──────── Working data ────────

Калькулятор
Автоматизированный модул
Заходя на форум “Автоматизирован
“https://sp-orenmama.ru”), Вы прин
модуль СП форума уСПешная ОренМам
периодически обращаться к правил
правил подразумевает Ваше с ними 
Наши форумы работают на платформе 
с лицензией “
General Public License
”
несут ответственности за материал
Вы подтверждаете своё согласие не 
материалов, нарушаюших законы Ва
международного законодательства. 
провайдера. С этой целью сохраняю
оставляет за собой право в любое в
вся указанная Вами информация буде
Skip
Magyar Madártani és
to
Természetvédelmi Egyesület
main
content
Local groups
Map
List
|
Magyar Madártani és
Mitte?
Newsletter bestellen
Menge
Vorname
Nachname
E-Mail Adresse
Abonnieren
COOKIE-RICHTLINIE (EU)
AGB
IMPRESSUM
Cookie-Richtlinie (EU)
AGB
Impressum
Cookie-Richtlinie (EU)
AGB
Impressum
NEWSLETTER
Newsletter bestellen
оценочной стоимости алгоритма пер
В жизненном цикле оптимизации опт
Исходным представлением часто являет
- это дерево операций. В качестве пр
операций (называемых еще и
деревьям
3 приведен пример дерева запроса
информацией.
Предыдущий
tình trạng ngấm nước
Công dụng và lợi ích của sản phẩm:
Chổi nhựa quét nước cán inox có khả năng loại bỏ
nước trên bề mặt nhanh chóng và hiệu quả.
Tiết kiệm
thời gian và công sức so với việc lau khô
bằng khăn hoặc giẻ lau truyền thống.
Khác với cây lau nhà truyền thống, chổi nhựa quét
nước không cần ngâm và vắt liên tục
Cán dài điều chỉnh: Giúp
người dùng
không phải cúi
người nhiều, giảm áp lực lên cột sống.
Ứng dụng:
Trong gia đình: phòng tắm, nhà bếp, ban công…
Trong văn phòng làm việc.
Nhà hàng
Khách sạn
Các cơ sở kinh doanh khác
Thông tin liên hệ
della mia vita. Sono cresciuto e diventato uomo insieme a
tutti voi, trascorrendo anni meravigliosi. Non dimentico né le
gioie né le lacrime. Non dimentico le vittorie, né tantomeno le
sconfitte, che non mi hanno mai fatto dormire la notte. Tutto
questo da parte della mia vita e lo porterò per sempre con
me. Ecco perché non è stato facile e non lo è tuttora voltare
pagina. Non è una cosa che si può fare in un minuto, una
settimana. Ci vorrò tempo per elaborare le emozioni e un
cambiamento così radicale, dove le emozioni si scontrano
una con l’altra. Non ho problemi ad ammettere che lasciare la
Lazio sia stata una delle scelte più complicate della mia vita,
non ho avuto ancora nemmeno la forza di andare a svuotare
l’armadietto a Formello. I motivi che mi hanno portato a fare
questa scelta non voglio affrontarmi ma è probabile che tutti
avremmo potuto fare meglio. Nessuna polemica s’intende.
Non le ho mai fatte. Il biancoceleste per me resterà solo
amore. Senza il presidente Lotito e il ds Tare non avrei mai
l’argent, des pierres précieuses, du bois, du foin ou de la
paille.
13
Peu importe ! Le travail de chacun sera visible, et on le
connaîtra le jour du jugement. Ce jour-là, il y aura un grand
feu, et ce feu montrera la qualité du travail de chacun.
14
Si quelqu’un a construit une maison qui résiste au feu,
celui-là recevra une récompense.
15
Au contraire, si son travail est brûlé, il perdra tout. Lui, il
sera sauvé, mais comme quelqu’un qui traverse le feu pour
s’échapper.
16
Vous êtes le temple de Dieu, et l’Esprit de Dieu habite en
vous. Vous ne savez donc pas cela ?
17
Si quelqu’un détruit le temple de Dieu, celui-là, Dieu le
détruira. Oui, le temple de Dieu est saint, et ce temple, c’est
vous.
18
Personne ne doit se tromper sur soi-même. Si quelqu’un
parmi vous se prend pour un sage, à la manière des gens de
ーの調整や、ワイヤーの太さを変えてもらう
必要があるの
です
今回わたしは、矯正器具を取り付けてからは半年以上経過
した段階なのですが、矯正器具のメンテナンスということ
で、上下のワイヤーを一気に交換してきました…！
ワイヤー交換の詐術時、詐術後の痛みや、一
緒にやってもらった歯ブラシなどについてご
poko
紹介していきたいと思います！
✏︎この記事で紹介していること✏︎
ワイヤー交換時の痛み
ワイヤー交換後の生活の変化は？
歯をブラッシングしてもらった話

────────

- Assignment: Nothing in the records may be dropped; reproduce them exactly.

- Response to this task:
Калькулятор
Автоматизированный модул
Заходя на форум “Автоматизирован
“https://sp-orenmama.ru”), Вы прин
модуль СП форума уСПешная ОренМам
периодически обращаться к правил
правил подразумевает Ваше с ними 
Наши форумы работают на платформе 
с лицензией “
General Public License
”
несут ответственности за материал
Вы подтверждаете своё согласие не 
материалов, нарушаюших законы Ва
международного законодательства. 
провайдера. С этой целью сохраняю
оставляет за собой право в любое в
вся указанная Вами информация буде
Skip
Magyar Madártani és
to
Természetvédelmi Egyesület
main
content
Local groups
Map
List
|
Magyar Madártani és
Mitte?
Newsletter bestellen
Menge
Vorname
Nachname
E-Mail Adresse
Abonnieren
COOKIE-RICHTLINIE (EU)
AGB
IMPRESSUM
Cookie-Richtlinie (EU)
AGB
Impressum
Cookie-Richtlinie (EU)
AGB
Impressum
NEWSLETTER
Newsletter bestellen
оценочной стоимости алгоритма пер
В жизненном цикле оптимизации опт
Исходным представлением часто являет
- это дерево операций. В качестве пр
операций (называемых еще и
деревьям
3 приведен пример дерева запроса
информацией.
Предыдущий
tình trạng ngấm nước
Công dụng và lợi ích của sản phẩm:
Chổi nhựa quét nước cán inox có khả năng loại bỏ
nước trên bề mặt nhanh chóng và hiệu quả.
Tiết kiệm
thời gian và công sức so với việc lau khô
bằng khăn hoặc giẻ lau truyền thống.
Khác với cây lau nhà truyền thống, chổi nhựa quét
nước không cần ngâm và vắt liên tục
Cán dài điều chỉnh: Giúp
người dùng
không phải cúi
người nhiều, giảm áp lực lên cột sống.
Ứng dụng:
Trong gia đình: phòng tắm, nhà bếp, ban công…
Trong văn phòng làm việc.
Nhà hàng
Khách sạn
Các cơ sở kinh doanh khác
Thông tin liên hệ
della mia vita. Sono cresciuto e diventato uomo insieme a
tutti voi, trascorrendo anni meravigliosi. Non dimentico né le
gioie né le lacrime. Non dimentico le vittorie, né tantomeno le
sconfitte, che non mi hanno mai fatto dormire la notte. Tutto
questo da parte della mia vita e lo porterò per sempre con
me. Ecco perché non è stato facile e non lo è tuttora voltare
pagina. Non è una cosa che si può fare in un minuto, una
settimana. Ci vorrò tempo per elaborare le emozioni e un
cambiamento così radicale, dove le emozioni si scontrano
una con l’altra. Non ho problemi ad ammettere che lasciare la
Lazio sia stata una delle scelte più complicate della mia vita,
non ho avuto ancora nemmeno la forza di andare a svuotare
l’armadietto a Formello. I motivi che mi hanno portato a fare
questa scelta non voglio affrontarmi ma è probabile che tutti
avremmo potuto fare meglio. Nessuna polemica s’intende.
Non le ho mai fatte. Il biancoceleste per me resterà solo
amore. Senza il presidente Lotito e il ds Tare non avrei mai
l’argent, des pierres précieuses, du bois, du foin ou de la
paille.
13
Peu importe ! Le travail de chacun sera visible, et on le
connaîtra le jour du jugement. Ce jour-là, il y aura un grand
feu, et ce feu montrera la qualité du travail de chacun.
14
Si quelqu’un a construit une maison qui résiste au feu,
celui-là recevra une récompense.
15
Au contraire, si son travail est brûlé, il perdra tout. Lui, il
sera sauvé, mais comme quelqu’un qui traverse le feu pour
s’échapper.
16
Vous êtes le temple de Dieu, et l’Esprit de Dieu habite en
vous. Vous ne savez donc pas cela ?
17
Si quelqu’un détruit le temple de Dieu, celui-là, Dieu le
détruira. Oui, le temple de Dieu est saint, et ce temple, c’est
vous.
18
Personne ne doit se tromper sur soi-même. Si quelqu’un
parmi vous se prend pour un sage, à la manière des gens de
ーの調整や、ワイヤーの太さを変えてもらう
必要があるの
です
今回わたしは、矯正器具を取り付けてからは半年以上経過
した段階なのですが、矯正器具のメンテナンスということ
で、上下のワイヤーを一気に交換してきました…！
ワイヤー交換の詐術時、詐術後の痛みや、一
緒にやってもらった歯ブラシなどについてご
poko
紹介していきたいと思います！
✏︎この記事で紹介していること✏︎
ワイヤー交換時の痛み
ワイヤー交換後の生活の変化は？
歯をブラッシングしてもらった話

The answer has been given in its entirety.